Tuesday, January 05, 2010

Another Algal Fuels Collaboration


“We believe that genetically modified algae provides the best, large-scale, sustainable solution to the multiple resource limitations the global economy is experiencing, providing high-quality alternatives to fossil fuels, petro-chemicals and protein sources without impacting arable land and water,” said Dr. Noam Gressel, co-founder and board member of TransAlgae. _Bioenergy
Genetic modification of micro-organisms is almost certain to transform the liquid fuels industry. Not overnight. Give it 20 years. But between now and 20 years from now, a lot of things will be happening that you may not hear about from the MSM. You may well wake up one morning and discover that everything has changed.
Endicott Biofuels, LLC, a Houston-based, next-generation biodiesel producer, and TransAlgae, Ltd., an algal biotechnology company, have signed a Memorandum of Understanding for the development of algae as a potential transportation fuel and renewable chemical feedstock source.


TransAlgae’s mission is to develop commercially viable algae strains for a variety of algae biomass growth platforms in order to deliver cost effective transportation fuels as well as other non-energy applications.

For the past year, Endicott has been involved in a fully flexible feedstock development program for the production of biodiesel, which includes algae oil-to-biodiesel commercialization. Among its future development plans are technologies that provide a higher degree of freedom for algae producers in algae strain selection and algae oil extraction for the production of biofuels. _Bioenergy
Algae can produce oil for fuel, but it also produces biomass that can be turned into fuels. Algae also makes good proteins for animal (including human) feed, and is used in the human cosmetics industry, among others. Most of the world's future plastics may be made from algal hydrocarbon production.

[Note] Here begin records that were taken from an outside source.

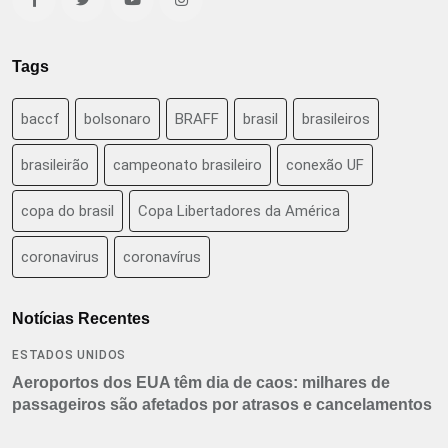
Tags
baccf
bolsonaro
BRAFF
brasil
brasileiros
brasileirão
campeonato brasileiro
conexão UF
copa do brasil
Copa Libertadores da América
coronavirus
coronavírus
Notícias Recentes
ESTADOS UNIDOS
Aeroportos dos EUA têm dia de caos: milhares de
passageiros são afetados por atrasos e cancelamentos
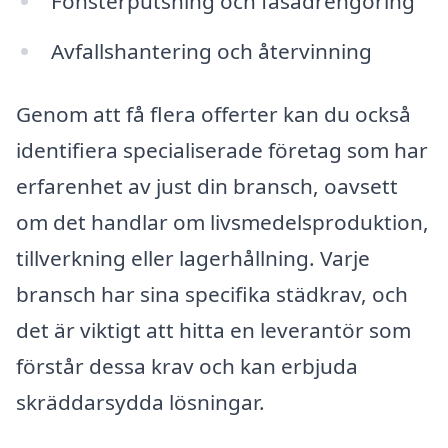
Fönsterputsning och fasadrengöring
Avfallshantering och återvinning
Genom att få flera offerter kan du också
identifiera specialiserade företag som har
erfarenhet av just din bransch, oavsett
om det handlar om livsmedelsproduktion,
tillverkning eller lagerhållning. Varje
bransch har sina specifika städkrav, och
det är viktigt att hitta en leverantör som
förstår dessa krav och kan erbjuda
skräddarsydda lösningar.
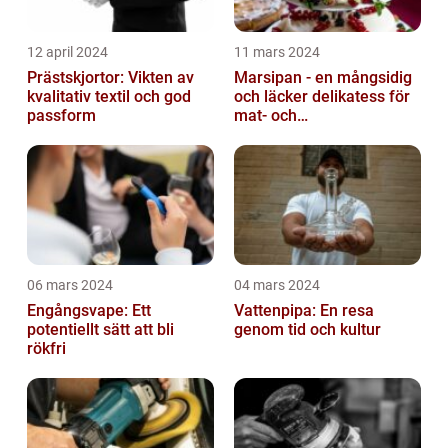
12 april 2024
11 mars 2024
Prästskjortor: Vikten av
Marsipan - en mångsidig
kvalitativ textil och god
och läcker delikatess för
passform
mat- och
dryckesentusiaster
06 mars 2024
04 mars 2024
Engångsvape: Ett
Vattenpipa: En resa
potentiellt sätt att bli
genom tid och kultur
rökfri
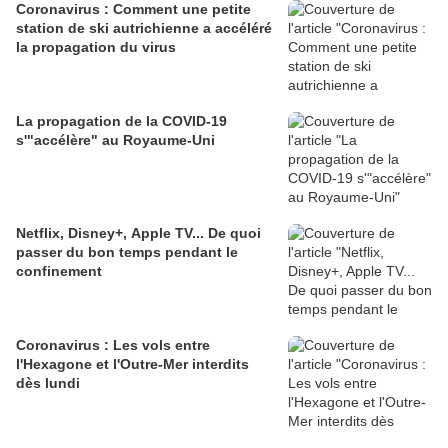
Coronavirus : Comment une petite
station de ski autrichienne a accéléré
la propagation du virus
La propagation de la COVID-19
s'"accélère" au Royaume-Uni
Netflix, Disney+, Apple TV... De quoi
passer du bon temps pendant le
confinement
Coronavirus : Les vols entre
l'Hexagone et l'Outre-Mer interdits
dès lundi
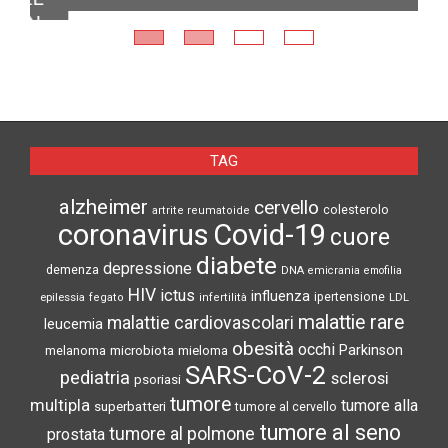
N
TAG
alzheimer
cervello
colesterolo
artrite reumatoide
coronavirus
Covid-19
cuore
diabete
depressione
demenza
DNA
emicrania
emofilia
HIV
ictus
influenza
epilessia
ipertensione
LDL
fegato
infertilità
malattie rare
malattie cardiovascolari
leucemia
obesità
occhi
microbiota
Parkinson
melanoma
mieloma
SARS-CoV-2
pediatria
sclerosi
psoriasi
tumore
multipla
tumore alla
superbatteri
tumore al cervello
tumore al seno
tumore al polmone
prostata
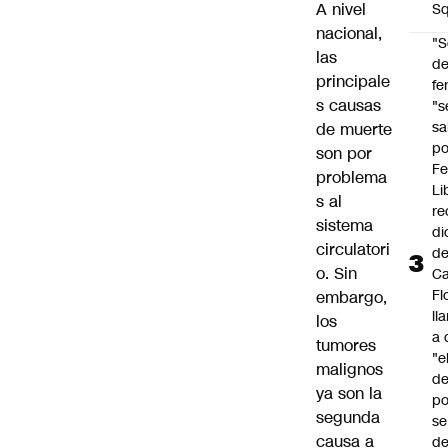
A nivel
Sq
nacional,
"S
las
d
principale
fe
s causas
"s
sa
de muerte
po
son por
Fe
problema
Li
s al
re
sistema
di
circulatori
d
o. Sin
Ca
Fl
embargo,
ll
los
a 
tumores
"e
malignos
d
ya son la
po
segunda
se
causa a
de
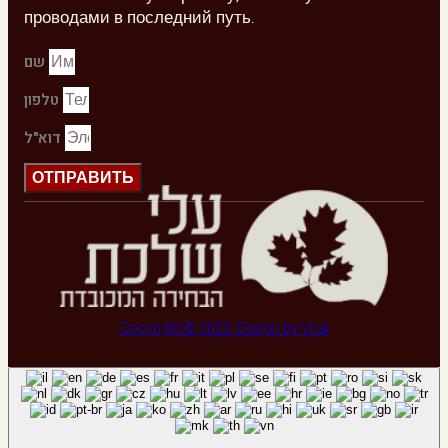
проводами в последний путь.
שם
טלפון
דוא"ל
ОТПРАВИТЬ
Copyright © 2020. Design by Viral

The monetary potential for tomorrow's algal tycoons is enormous -- into the trillions of 2010 US dollars. That is why billions of dollars of research goes into the nascent algal industry -- even though in 2010 algal oil is nowhere near competitive with fossil oils.

Micro-organisms are the future of liquid fuels. But we have to get to the future to enjoy it. That means we will have to create open access to all forms of energy today -- oil, coal, gas, kerogens, bitumens, nuclear ..... The energy starvation policies of Obama, Pelosi, Boxer, Salazar and the other incompetents in US government, will not get us there.